Всё вокруг было бело, тихо, не по-театральному торжественно.

Ворота яснополянского парка раскрыты настежь и меж двух колонн из красного кирпича открывалась широкая, длинная, уходившая вдаль липовая аллея.

Об этой аллее, о знаменитой на весь мир, — восемьсот десятин с лишним, — родовой усадьбе, об огромном, непомерно разросшемся вширь барском доме с террасами и пристройками, из которого три недели назад, в холодную октябрьскую ночь, ушел — в снег, в степь, в смерть — старый граф Лев Николаевич, — написано немало томов и монографий.

Писали Бунин, Чехов, Горький.

В меру положенного старались Чертков, Бирюков, Булгаков.

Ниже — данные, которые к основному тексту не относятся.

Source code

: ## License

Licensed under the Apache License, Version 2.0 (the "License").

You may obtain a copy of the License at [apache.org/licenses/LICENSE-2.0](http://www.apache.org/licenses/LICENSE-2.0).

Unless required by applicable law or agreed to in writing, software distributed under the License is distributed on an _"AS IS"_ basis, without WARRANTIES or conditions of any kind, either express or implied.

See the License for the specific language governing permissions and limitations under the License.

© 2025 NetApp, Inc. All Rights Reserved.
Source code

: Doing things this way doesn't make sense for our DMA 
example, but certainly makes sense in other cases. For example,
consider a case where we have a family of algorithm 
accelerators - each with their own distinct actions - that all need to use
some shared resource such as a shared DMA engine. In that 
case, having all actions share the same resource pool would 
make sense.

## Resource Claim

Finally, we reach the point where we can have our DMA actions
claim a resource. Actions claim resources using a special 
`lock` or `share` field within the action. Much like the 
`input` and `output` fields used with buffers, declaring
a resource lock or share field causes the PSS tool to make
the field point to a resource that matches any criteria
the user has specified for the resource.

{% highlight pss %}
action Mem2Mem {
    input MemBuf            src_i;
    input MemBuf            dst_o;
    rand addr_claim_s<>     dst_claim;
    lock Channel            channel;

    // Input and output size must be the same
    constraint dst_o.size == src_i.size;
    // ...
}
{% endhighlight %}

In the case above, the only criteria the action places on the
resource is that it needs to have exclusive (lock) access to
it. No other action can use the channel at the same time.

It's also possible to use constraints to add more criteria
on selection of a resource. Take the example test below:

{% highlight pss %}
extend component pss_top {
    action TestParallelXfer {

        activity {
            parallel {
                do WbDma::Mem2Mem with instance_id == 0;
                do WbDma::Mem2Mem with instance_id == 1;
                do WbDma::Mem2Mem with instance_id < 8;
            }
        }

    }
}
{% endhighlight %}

Грешили мемуарами родные и близкие.

Не в меру усердствовал шумный Сергеенко.

А о малых сих и говорить нечего.

И невольно приходили на ум дерзкие, не полагавшиеся по штатам, по табели о рангах, мысли.

— И ведь всё это писалось при жизни. Что ж будет теперь?!

Бутада напрашивалась сама собой:

— Если б мы знали всё, что будут о нас говорить, когда нас не будет, — нас бы уже давно не было.

* * *

К самому дому никого не пускали.

Было сказано, что желающие поклониться праху усопшего, — будут допущены один за другим, по очереди, когда всё будет устроено и налажено.

Студенты двойным кольцом окружили дом, и с хмурым достоинством держали цепь.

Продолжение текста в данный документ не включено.